A Machine Learning Enabled MDO for Bio-Inspired Autonomous Underwater Gliders
Andrea Serani, Giorgio Palma, Jeroen Wackers, Matteo Diez
TL;DR
This work tackles the challenging, highly coupled design problem of bio‑inspired autonomous underwater gliders by introducing a ML‑enabled bi‑level MDO framework (BLISS) that couples external manta‑ray shaped geometry optimization with internal pressure hull sizing. It combines physics‑driven dimensionality reduction (PD‑PME) to obtain a low‑dimensional latent space, multi‑fidelity stochastic radial basis surrogates with uncertainty quantification, and batch Bayesian optimization to efficiently explore the design space. The methodology yields a Pareto front with significant gains: a 14.7% increase in maximum hydrodynamic efficiency and a 12.8% reduction in empty hull weight relative to a baseline manta‑inspired design, while satisfying all disciplinary constraints; the results are supported by cross‑validation with high‑fidelity solvers and flow‑physics interpretation.
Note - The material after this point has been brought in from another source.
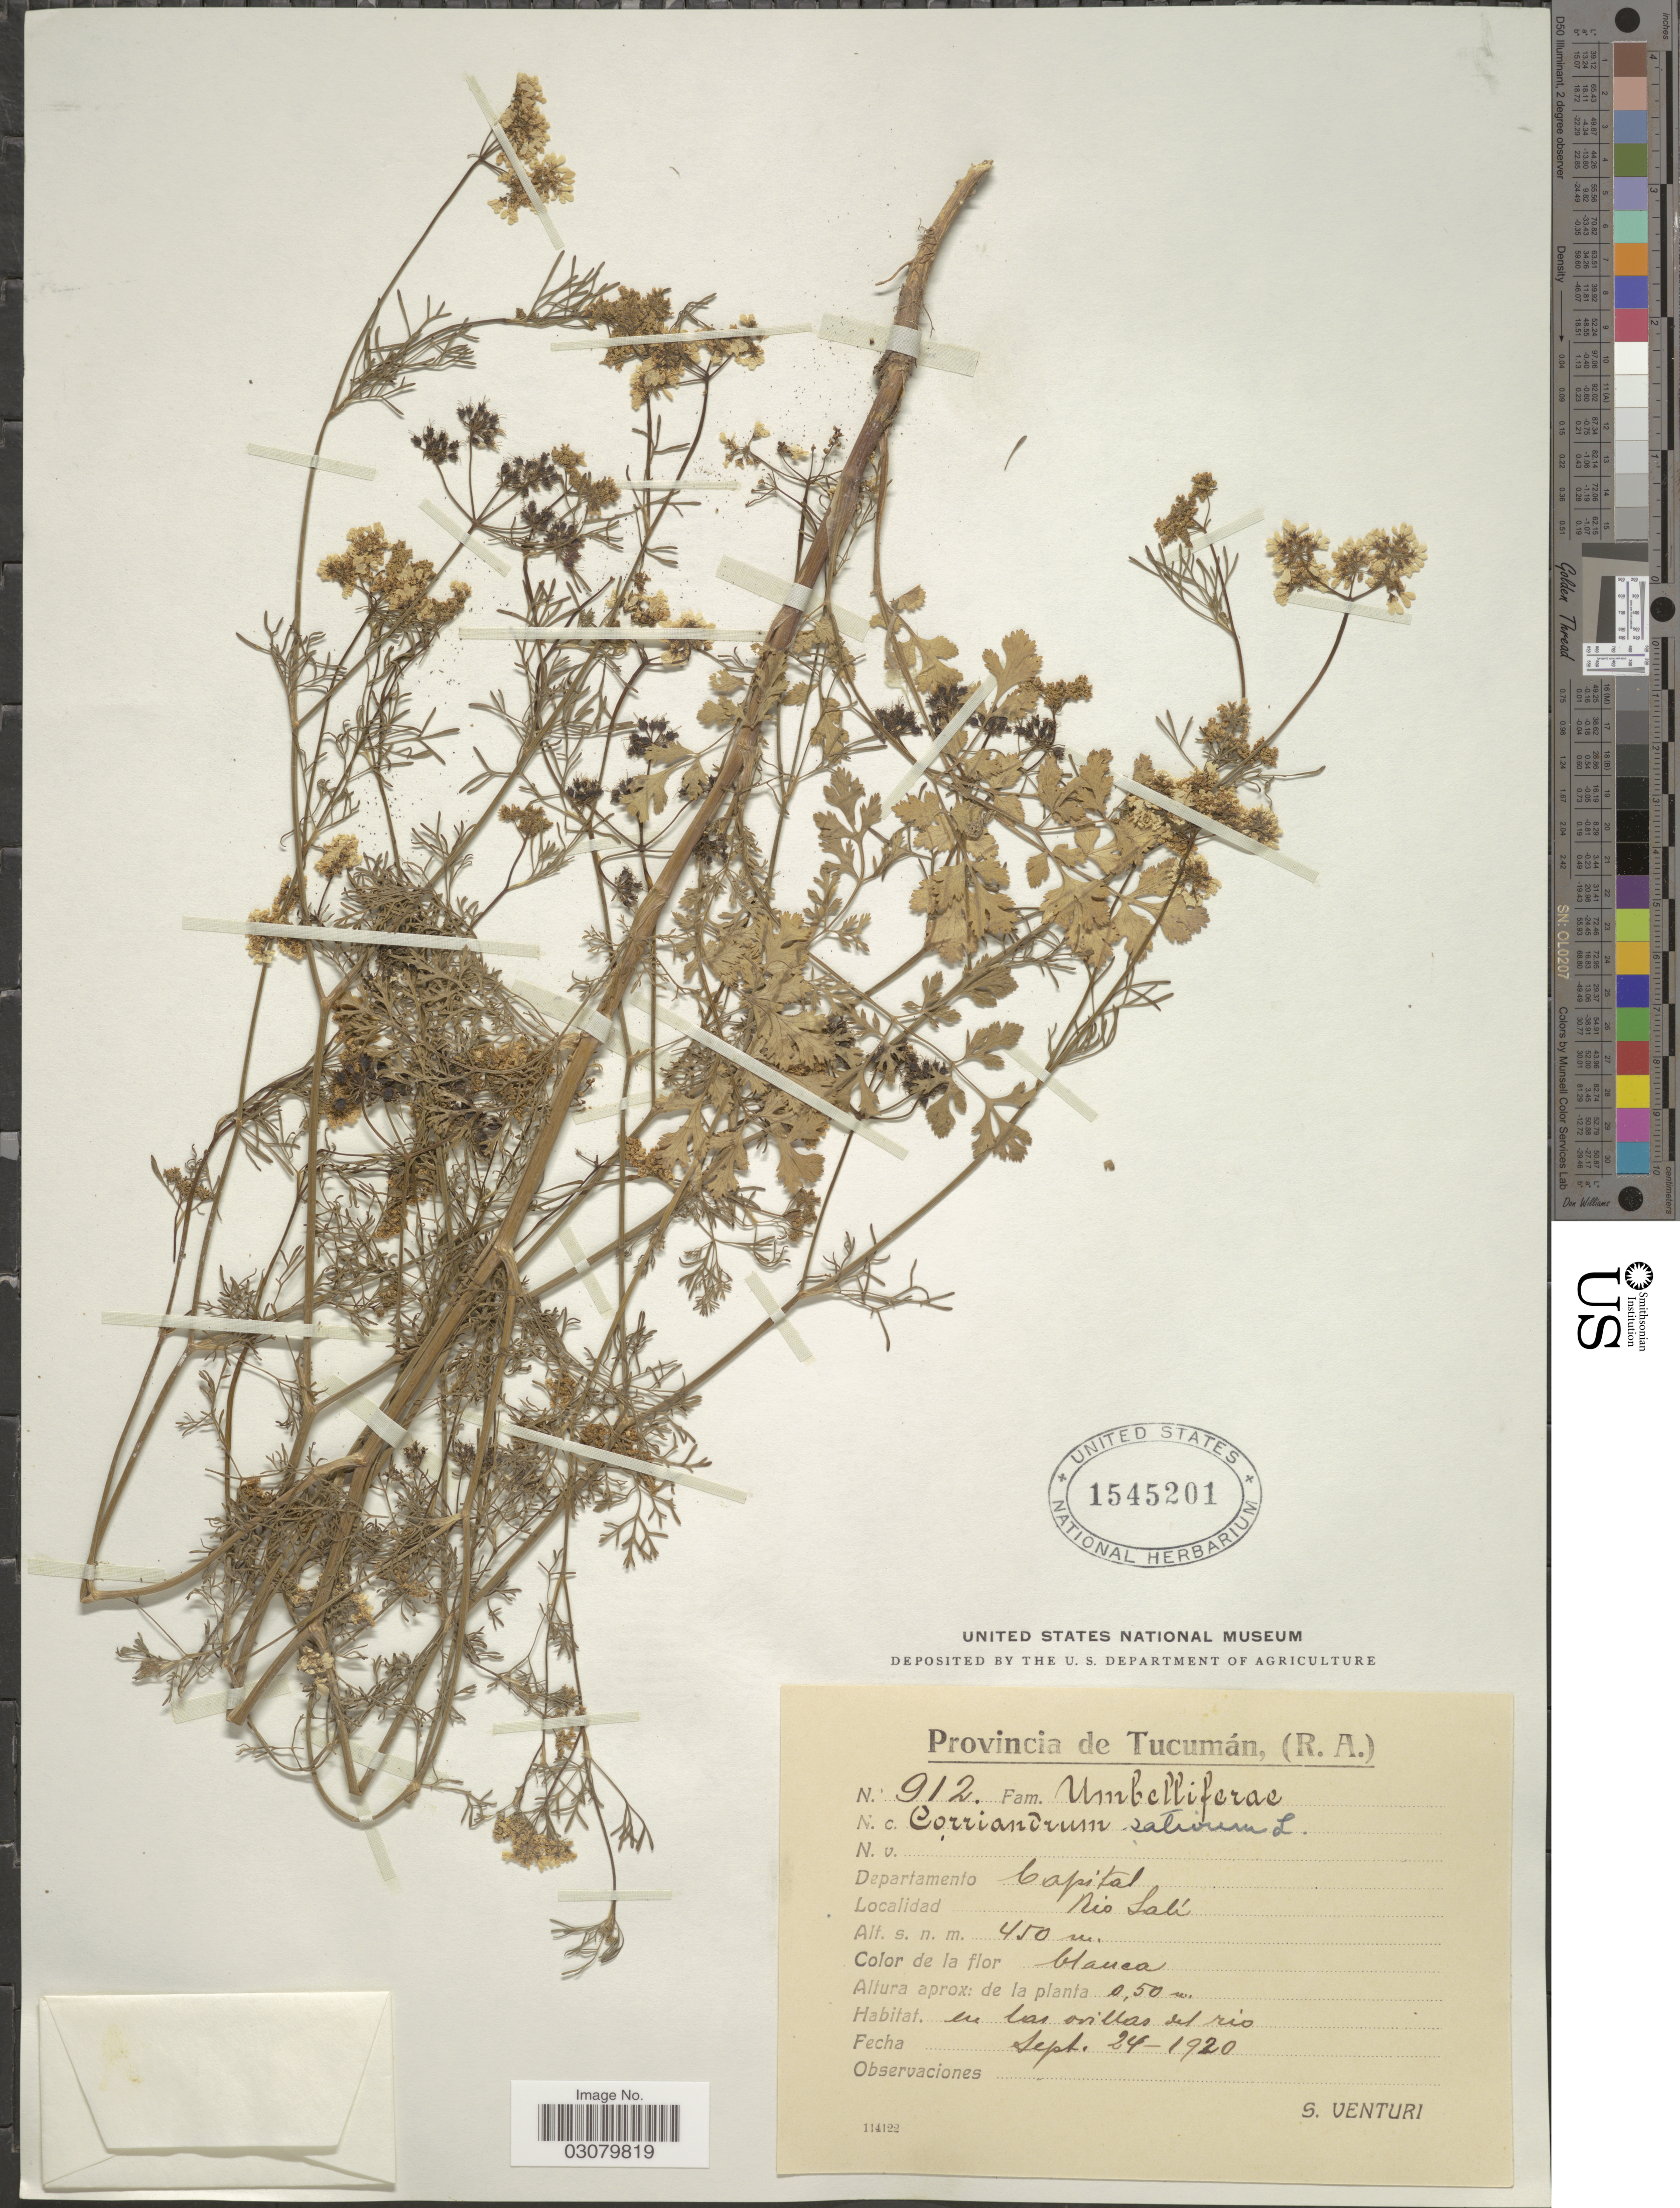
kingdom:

The approach demonstrates that integrating physics‑aware dimensionality reduction with multi‑fidelity surrogate modeling and uncertainty‑aware optimization can enable scalable, physically consistent MDO for complex, high‑dimensional, multi‑disciplinary engineering problems, with potential applicability to other marine and aerospace designs.
Abstract
The preliminary design of AUGs is intrinsically challenging due to the strong coupling between the external hydrodynamic shape, the hydrostatic balance, the structural integrity, and internal packaging constraints. This complexity is further amplified for bio-inspired configurations, whose rich geometric parametrizations lead to high-dimensional design spaces that are difficult to explore using conventional optimization approaches. This work presents a ML-enabled bi-level multidisciplinary design optimization (MDO) framework for the performance-driven design of a manta-ray-inspired AUG. At the upper level, hydrodynamically efficient external geometries are explored in a reduced design space obtained through physics-driven parametric model embedding, which identifies a low-dimensional latent representation directly correlated with the lift, drag, and pressure distributions. At the lower level, a constrained internal sizing problem determines the minimum feasible empty weight by accounting for structural, hydrostatic, geometric, and payload constraints. To render the resulting bi-level problem computationally tractable, a multi-fidelity surrogate-based optimization strategy is adopted, combining low- and high-fidelity hydrodynamic models with stochastic radial basis function surrogates and adaptive Bayesian sampling. The framework enables efficient exploration of the coupled design space while rigorously managing model uncertainty and computational cost. The optimized configurations exhibit a 14.7\% improvement in maximum hydrodynamic efficiency and a 12.8\% reduction in empty weight relative to the baseline design, while satisfying all disciplinary constraints. These results demonstrate that the integration of physics-driven dimensionality reduction and multi-fidelity machine learning enables scalable and physically consistent MDO of complex bio-inspired underwater vehicles.